Ronald Glibbery: Oh, we’re already seeing it. I mean, we announced a contract, well, I guess, going over a year ago where we had an application of soldiers to their personal vehicles. And we are quoting on other opportunities like hopefully this quarter or the next quarter. So we’re starting to see not just America, but in Europe and Middle East and even in Asia. So we’re seeing kind of a global interest in this technology, and it’s all – but it’s all for the same reason. It’s our ability to be stealth – provide stealth communications in a battlefield environment.
David Williams: Okay. Great. And then maybe just lastly on the BEAD funding and maybe some of the RDOF. Are you seeing anything there that just kind of given that it’s more of a net new growth kind of approach there in terms of the technology? Are you seeing interest maybe inbound from customers that may have an interest in deploying fixed wireless access, whereas before they maybe were looking at fiber or other technologies?
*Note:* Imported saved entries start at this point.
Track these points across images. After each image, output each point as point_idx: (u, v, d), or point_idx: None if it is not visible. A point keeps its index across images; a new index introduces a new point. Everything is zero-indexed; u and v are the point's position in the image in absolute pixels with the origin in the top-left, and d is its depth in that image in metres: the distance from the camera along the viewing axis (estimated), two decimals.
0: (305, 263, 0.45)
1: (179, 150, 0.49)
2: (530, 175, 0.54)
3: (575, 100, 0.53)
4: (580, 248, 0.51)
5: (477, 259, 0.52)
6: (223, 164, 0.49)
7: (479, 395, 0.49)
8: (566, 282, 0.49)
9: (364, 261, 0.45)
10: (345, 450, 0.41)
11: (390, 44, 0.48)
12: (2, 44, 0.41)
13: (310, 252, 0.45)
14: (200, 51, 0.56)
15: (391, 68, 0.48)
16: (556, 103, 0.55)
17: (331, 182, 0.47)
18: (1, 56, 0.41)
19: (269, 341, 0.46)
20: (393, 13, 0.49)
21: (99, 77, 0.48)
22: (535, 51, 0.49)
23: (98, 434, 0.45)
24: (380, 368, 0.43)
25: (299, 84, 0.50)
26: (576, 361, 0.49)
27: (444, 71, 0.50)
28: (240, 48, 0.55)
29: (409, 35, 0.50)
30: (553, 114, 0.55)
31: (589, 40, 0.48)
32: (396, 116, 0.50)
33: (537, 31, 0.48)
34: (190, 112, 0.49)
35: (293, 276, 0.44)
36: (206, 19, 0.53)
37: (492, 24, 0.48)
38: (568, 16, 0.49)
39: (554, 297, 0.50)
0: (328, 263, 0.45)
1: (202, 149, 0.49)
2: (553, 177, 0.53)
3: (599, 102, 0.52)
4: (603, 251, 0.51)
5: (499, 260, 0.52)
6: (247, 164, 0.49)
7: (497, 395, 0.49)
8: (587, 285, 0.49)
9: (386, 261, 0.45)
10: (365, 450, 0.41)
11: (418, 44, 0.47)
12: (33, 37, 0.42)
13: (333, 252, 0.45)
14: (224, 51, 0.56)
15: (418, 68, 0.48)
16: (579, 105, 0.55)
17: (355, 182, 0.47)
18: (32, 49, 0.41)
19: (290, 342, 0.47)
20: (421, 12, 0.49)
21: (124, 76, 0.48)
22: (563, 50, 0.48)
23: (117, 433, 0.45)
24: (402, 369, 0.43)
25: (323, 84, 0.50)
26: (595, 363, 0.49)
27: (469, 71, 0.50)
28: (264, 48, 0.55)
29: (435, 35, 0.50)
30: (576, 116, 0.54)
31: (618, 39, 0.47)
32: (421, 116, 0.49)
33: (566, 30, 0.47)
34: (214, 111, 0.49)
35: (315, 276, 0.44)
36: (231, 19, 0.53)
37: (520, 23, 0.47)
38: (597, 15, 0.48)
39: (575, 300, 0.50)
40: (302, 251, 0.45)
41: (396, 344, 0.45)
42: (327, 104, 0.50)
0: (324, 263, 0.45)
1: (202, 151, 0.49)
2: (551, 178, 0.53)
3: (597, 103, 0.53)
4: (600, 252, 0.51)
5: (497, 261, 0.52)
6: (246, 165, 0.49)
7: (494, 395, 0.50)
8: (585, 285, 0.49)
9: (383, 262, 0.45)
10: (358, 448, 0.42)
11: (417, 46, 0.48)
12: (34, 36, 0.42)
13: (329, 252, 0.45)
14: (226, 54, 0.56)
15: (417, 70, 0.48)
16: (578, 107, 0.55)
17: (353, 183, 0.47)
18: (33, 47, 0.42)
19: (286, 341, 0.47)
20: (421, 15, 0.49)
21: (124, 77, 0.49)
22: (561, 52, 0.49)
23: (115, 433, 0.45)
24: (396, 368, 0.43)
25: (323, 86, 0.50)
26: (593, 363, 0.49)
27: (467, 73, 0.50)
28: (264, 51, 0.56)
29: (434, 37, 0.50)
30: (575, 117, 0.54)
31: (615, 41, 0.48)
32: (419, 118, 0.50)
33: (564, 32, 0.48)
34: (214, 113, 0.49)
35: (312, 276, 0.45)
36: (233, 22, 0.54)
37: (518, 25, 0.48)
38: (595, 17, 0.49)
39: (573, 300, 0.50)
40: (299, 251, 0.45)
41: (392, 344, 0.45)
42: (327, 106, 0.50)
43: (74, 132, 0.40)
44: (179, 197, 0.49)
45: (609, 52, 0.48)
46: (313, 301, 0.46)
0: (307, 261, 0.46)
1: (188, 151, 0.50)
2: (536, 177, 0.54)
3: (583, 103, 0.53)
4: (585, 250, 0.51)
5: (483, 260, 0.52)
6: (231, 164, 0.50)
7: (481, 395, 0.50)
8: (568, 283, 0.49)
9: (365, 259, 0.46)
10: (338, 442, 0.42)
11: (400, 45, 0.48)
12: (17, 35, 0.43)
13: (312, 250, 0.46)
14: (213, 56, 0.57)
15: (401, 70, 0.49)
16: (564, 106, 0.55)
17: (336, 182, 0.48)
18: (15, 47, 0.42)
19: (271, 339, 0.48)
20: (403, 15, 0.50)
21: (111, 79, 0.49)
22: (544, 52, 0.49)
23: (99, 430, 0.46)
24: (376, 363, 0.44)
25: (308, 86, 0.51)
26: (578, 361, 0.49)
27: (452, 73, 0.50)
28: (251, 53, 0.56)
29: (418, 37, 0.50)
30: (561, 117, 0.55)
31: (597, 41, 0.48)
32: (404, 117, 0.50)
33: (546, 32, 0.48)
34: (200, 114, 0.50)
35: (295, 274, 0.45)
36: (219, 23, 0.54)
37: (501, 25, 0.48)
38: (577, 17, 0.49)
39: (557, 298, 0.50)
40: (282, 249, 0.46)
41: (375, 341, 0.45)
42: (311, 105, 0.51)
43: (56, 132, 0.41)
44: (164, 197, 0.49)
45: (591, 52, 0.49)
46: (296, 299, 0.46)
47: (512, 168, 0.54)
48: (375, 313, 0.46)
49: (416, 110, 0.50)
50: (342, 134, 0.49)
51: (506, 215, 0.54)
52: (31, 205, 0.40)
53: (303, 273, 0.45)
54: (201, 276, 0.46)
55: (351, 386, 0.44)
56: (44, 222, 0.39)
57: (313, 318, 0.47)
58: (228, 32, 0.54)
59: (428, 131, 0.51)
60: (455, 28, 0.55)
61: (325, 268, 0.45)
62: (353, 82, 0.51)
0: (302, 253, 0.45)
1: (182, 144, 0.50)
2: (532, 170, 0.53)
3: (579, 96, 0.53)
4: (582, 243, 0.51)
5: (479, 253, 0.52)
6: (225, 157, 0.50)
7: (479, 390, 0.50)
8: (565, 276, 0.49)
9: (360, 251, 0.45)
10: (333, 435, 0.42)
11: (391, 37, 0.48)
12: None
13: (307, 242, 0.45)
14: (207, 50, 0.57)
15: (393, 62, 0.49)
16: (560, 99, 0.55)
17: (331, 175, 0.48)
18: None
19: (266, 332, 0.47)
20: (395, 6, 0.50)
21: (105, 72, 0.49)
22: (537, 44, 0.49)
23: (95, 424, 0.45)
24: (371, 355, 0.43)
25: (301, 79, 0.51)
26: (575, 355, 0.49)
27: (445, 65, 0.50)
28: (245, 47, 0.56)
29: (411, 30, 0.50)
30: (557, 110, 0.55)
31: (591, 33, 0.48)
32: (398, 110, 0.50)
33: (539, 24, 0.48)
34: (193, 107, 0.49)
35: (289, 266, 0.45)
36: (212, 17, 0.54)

Ronald Glibbery: Well, that’s a great question. I mean, I would say, I think there’s more of a top down sentiment at this point, and we are very optimistic that we’re going to see progress there. But it takes a while to trickle through this marketplace, if you will. So as Jim mentioned, we saw a very large order from Ubiquiti. They’re one of the main suppliers in the rural environment in America. So we don’t really know if that’s why they provide this order, but we absolutely believe that over the course of the next 12 months, the BEAD will have a very positive impact on our business. But it takes a little bit of time for the ship to turn, if you will, right? So we haven’t seen that direct. We don’t believe a very direct benefit yet, but we expect in the second half of this year to see some very direct benefit from improved BEAD terms, if you will.
David Williams: Perfect. Thanks so much. I certainly appreciate the time and best of luck on the quarter.
Ronald Glibbery: Pleasure, Dave.
Operator: I show there are no further questions in queue at this time. That will conclude today’s conference call. Thank you all for your participation and you may disconnect.